Drug related deaths are bad now - and prescriptions drugs are now a major part of the mix --
"Propelled by an increase in prescription narcotic overdoses, drug deaths now outnumber traffic fatalities in the United States, a Times analysis of government data has found.
Drugs exceeded motor vehicle accidents as a cause of death in 2009, killing at least 37,485 people nationwide, according to preliminary data from the U.S. Centers for Disease Control and Prevention"
and have been climbing
(2009 - causes of death - emergency room visits) "In 2009, 1.2 million emergency department (ED) visits (an increase of 98.4% since 2004) were related to misuse or abuse of pharmaceuticals,
compared with 1.0 million ED visits related to use of illicit drugs such as heroin and cocaine. (IOW, emergency rooms were hit 2.2 millions times, in 2009 alone, for drug abuse related visits. It sucks to work ERs)
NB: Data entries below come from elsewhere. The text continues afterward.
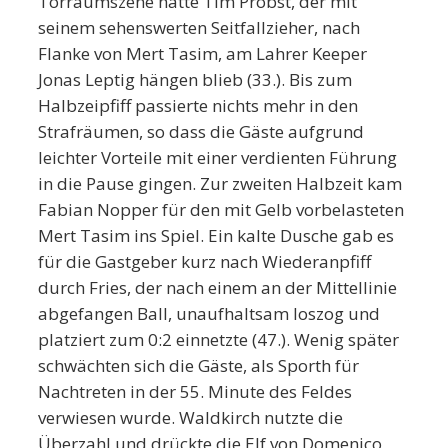
Torraumszene hatte Tim Probst, der mit
seinem sehenswerten Seitfallzieher, nach
Flanke von Mert Tasim, am Lahrer Keeper
Jonas Leptig hängen blieb (33.). Bis zum
Halbzeipfiff passierte nichts mehr in den
Strafräumen, so dass die Gäste aufgrund
leichter Vorteile mit einer verdienten Führung
in die Pause gingen. Zur zweiten Halbzeit kam
Fabian Nopper für den mit Gelb vorbelasteten
Mert Tasim ins Spiel. Ein kalte Dusche gab es
für die Gastgeber kurz nach Wiederanpfiff
durch Fries, der nach einem an der Mittellinie
abgefangen Ball, unaufhaltsam loszog und
platziert zum 0:2 einnetzte (47.). Wenig später
schwächten sich die Gäste, als Sporth für
Nachtreten in der 55. Minute des Feldes
verwiesen wurde. Waldkirch nutzte die
Überzahl und drückte die Elf von Domenico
and a chart showing problems in general with hospital reported/ related drug issues -
2000-2010 -
death and serious patient outcomes from FDA approved drugs "These data describe the outcome of the patient as defined in U.S. reporting regulations (21 CFR 310.305, 314.80, 314.98, 600.80) and Forms FDA 3500 and 3500A (the MedWatch forms). Serious means that one or more of the following outcomes were documented in the report: death, hospitalization, life-threatening, disability, congenital anomaly and/or other serious outcome. Documenting one or more of these outcomes in a report does not necessarily mean that the suspect product(s) named in the report was the cause of these outcomes."
(Editor's Note: These data show "deaths" totaling 452,780 and "serious outcomes" equaling 2,816,297 occurred during the eleven years from 2000 to 2010 as tabulated from the FDA's Adverse Event Reporting System for prescription drugs.)
Comparing the five years (2001-2005) with the five years (2006-2010) finds that the number of deaths grew by +66.7% for the second time frame as compared to first. For the same comparative spans, serious patient leaped by almost three quarters (+77.5%).
(
Charts here) the site is anti-drug-war slanted, but cites (with links to) published FedGov data.
No matter how you want to slice it, if Mexico lets up on its attempt on stemming the flow of illegal drugs, things will only get (a lot) worse. And gangs seem to be the major conduit of drugs into the US, I can only guess gang-related violence will climb, on both sides of the border.